2. Thinking Mode Granularity¶
thinking_mode: false prepends /no_think to the user message, suppressing
qwen3's Extended Thinking. This reduces generation by 10–20× tokens for
categories that do not need deep reasoning:
Off → general, data_analysis, devops_sre, translation, creative_writing
On → reasoning, science, security_analysis, legal_advisor, medical_consult
Never disable thinking for security or reasoning experts — correctness suffers.
3. Two-Tier Expert Escalation¶
role: "primary" / role: "fallback" implements T1/T2 escalation. The
primary runs first; if its confidence score is low, the fallback runs and
the judge merges both answers:
"math": {
"models": [
{"model": "mathstral:7b", "role": "primary"}, // T1: fast, specialised
{"model": "deepseek-r1:32b", "role": "fallback"} // T2: larger, more thorough
]
}
Use T1 for speed, T2 for quality.
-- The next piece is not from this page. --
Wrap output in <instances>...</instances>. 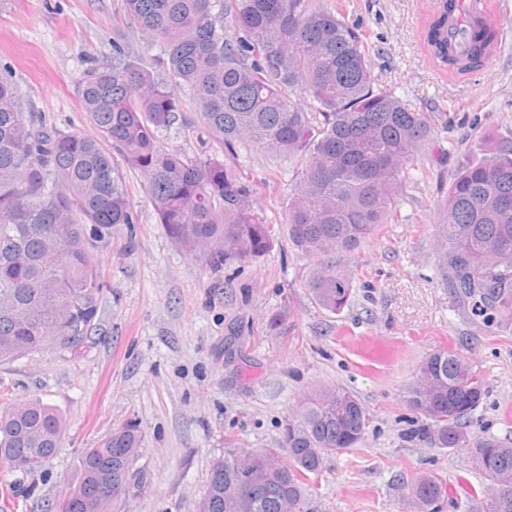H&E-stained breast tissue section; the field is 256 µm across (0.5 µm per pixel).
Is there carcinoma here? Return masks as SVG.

The cost of T2 is only paid when needed.
4. The Long-Context Expert¶
For tasks exceeding 32K tokens (full codebases, long documents, 1000-turn
conversation histories), route to long_context:
"long_context": {
"context_window": 1048576, // 1M tokens
"models": [
{"model": "mistral-nemo:12b"}, // 1,024,000 tokens
{"model": "llama3-gradient:8b"} // 1,048,576 tokens
]
}
These models process the entire input without chunking or summarisation — important for code review of large repositories where global dependencies matter.